» Challenge 1: List every distinct big-O time bound stated in the forum post on sums of second order.

# Sums of second order and the value of mathematics

1. Mar 22, 2004

### verty

Consider this sequence:

1, 2, 3, 4, 5, ...

We can calculate the n'th term of the sequence by the function t(n) = n. We could define s(n), the sum to n terms, recursively as s(1) = 1 and s(n) = n + s(n-1). The time bound of this procedure is O(n), but it isn't efficient because we can find an O(1) formula: s(n) = n(n+1)/2

Now consider this sequence:

1, 3=(1+2), 6=(1+2+3), 10, 15, 21, ...

Here the n'th term of the sequence is given by s(n) = n(n+1)/2, the same function as above. We can define u(n), the sum to n terms of this sequence, recursively as u(1) = 1 and u(n) = u(n) + s(n-1). This procedure has a time bound of O(n).

Can we do better than this? We can use simple variations, but the time stays linear. For example, where n>2, 'u(n) = u(n-2) + 2.s(n-1) + n' could be used. This nearly doubles the speed on average, but the time taken is still proportional to n.

Is there a method to calculate this sum in time less than proportional to n? As a matter of fact, we can do it in time which is O(logn).

s(n) = n(n+1)/2.

Where n = 1: u(1) = 1
Where n is even: u(n) = 2.u(n/2) + n.s(n/2)
Where n is odd: s2(n) = 2.u((n-1)/2) + ((n+1)/2) * [s((n-1)/2) + s((n+1)/2)]

In case you are wondering how I came up with these formulas, notice that (1) below corresponds to u(4). It can be split up into (2), which corresponds to 'u(2) + 2.s(2) + 3 + (3+4)'. In (3) you can see that '3 + (3+4)' can be split into u(2) + 2.s(2)

1: 1 + (1+2) + (1+2+3) + (1+2+3+4)

2: 1 + (1+2)
+ (1+2) + (1+2)
+ 3 + (3+4)

3: 3 + (3+4)
= 1 + (1+2)
+ 2 + (2+2)

Putting it together:

u(4) = u(2) + 2.s(2) + u(2) + 2.s(2)
= 2.u(2) + 2.(2.s(2))

This corresponds to:

u(n) = 2.u(n/2) + (n/2)(2.s(n/2))
= 2.u(n/2) + n.s(n/2)

I derived the formula for when n is odd the same way. I will now generalise this method to work for all arithmetic series:

t(n) = a+(n-1)d
s(n) = (n/2)[2a+(n-1)d]

f(n) = n(n+1)/2

where n = 1: g(n) = 1
where n is even: g(n) = 2.g(n/2) + n.f(n/2)
where n is odd: g(n) = 2.g((n-1)/2) + ((n+1)/2) * [f((n-1)/2) + f((n+1)/2)]

s2(n) = a.f(n) + d.g(n-1)

Let's call this the 'second sum'. I wonder whether it is possible to find a formula for the 2nd sum that isn't recursive. I don't think the 'second sum' as I have defined it has any application, because I can't envision any place where the second sum might be useful. Can this be applied somewhere? What about the 3rd or 4th sum?

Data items

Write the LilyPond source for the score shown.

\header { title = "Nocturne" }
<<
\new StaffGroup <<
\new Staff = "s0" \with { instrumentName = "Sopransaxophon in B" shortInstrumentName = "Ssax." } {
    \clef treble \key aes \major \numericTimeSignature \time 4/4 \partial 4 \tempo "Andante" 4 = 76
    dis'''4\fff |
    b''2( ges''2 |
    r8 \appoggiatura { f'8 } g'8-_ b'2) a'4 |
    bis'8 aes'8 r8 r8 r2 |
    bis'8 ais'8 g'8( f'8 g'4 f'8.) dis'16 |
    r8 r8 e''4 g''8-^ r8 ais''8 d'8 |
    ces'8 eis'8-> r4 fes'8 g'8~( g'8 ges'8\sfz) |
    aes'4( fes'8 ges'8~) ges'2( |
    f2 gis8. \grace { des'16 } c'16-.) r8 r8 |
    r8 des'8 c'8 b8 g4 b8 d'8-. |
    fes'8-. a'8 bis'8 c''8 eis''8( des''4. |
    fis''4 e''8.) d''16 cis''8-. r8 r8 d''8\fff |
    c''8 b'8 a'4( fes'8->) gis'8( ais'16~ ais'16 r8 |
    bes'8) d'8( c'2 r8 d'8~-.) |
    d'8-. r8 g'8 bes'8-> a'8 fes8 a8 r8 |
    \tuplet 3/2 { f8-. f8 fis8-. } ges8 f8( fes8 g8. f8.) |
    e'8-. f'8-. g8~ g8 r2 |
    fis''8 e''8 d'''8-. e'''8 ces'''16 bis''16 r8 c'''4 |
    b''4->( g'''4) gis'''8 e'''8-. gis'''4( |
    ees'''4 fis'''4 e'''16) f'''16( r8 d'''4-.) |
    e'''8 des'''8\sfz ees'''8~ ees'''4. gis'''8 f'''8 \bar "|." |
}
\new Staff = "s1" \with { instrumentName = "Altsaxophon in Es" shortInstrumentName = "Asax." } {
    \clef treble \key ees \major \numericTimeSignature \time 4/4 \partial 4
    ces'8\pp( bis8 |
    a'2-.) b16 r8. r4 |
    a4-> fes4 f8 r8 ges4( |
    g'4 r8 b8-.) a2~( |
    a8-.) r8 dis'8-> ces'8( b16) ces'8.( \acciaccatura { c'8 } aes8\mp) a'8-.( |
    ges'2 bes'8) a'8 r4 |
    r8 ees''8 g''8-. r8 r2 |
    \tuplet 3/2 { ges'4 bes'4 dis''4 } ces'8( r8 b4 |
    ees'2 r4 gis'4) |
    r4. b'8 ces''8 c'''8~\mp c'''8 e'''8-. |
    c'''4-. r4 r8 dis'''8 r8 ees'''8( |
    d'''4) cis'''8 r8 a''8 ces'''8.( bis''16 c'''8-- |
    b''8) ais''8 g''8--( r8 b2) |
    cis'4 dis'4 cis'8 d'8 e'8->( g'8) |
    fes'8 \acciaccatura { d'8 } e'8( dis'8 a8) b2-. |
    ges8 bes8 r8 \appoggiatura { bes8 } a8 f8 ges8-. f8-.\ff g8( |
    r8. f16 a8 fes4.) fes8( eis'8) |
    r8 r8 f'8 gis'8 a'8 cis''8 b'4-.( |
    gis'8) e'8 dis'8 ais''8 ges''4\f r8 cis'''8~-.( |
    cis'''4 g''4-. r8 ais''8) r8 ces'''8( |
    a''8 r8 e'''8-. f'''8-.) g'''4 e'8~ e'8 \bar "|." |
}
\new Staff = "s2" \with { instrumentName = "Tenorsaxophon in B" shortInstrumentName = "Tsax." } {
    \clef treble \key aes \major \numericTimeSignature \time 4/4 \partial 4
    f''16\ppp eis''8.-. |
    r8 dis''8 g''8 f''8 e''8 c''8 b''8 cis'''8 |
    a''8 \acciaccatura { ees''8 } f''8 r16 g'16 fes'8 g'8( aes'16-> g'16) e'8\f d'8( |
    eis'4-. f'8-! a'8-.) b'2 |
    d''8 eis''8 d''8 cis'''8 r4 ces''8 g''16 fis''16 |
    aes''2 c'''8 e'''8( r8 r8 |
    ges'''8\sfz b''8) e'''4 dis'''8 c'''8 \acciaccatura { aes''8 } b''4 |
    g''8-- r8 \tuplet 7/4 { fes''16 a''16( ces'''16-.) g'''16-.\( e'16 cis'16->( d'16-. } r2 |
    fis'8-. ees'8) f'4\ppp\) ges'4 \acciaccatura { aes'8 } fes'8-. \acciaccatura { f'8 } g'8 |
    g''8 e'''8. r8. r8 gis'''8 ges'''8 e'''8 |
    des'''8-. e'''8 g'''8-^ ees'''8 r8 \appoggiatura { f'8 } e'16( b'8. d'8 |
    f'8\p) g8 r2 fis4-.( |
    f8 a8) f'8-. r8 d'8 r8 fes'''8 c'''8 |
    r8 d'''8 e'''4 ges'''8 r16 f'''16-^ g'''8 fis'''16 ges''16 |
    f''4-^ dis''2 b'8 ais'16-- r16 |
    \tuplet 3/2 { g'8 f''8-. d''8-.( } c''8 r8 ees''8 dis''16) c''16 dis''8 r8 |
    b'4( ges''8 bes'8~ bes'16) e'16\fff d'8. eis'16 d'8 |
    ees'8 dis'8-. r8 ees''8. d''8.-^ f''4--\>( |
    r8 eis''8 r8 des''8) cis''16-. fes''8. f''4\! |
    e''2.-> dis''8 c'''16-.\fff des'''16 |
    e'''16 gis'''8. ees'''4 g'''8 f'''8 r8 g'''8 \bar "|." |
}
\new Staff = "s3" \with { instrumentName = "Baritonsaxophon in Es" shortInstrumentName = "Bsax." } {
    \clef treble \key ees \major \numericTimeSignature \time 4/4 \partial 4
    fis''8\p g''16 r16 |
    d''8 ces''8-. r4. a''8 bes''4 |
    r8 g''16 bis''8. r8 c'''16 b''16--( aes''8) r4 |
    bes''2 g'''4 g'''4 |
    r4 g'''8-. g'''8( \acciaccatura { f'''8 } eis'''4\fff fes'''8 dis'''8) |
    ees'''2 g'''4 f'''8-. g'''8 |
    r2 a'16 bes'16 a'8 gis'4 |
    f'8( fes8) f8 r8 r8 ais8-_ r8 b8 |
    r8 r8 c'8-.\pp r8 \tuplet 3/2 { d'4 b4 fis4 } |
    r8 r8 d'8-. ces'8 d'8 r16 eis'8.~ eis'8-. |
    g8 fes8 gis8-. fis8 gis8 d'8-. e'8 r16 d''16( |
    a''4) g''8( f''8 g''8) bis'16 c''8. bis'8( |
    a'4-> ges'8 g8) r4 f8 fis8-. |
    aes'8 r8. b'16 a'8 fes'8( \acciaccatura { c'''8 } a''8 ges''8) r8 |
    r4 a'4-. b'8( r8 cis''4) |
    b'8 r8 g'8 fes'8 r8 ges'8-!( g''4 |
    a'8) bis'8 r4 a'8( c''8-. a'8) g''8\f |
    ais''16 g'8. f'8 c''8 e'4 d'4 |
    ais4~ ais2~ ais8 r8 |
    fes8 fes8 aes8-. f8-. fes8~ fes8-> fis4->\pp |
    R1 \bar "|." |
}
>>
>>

» Challenge 2: Count how many lines of the entries contain the string "clef", matching case exactly, and give only that number.

» Task solution 1: O(n), O(1), O(logn)

» Task solution 2: 4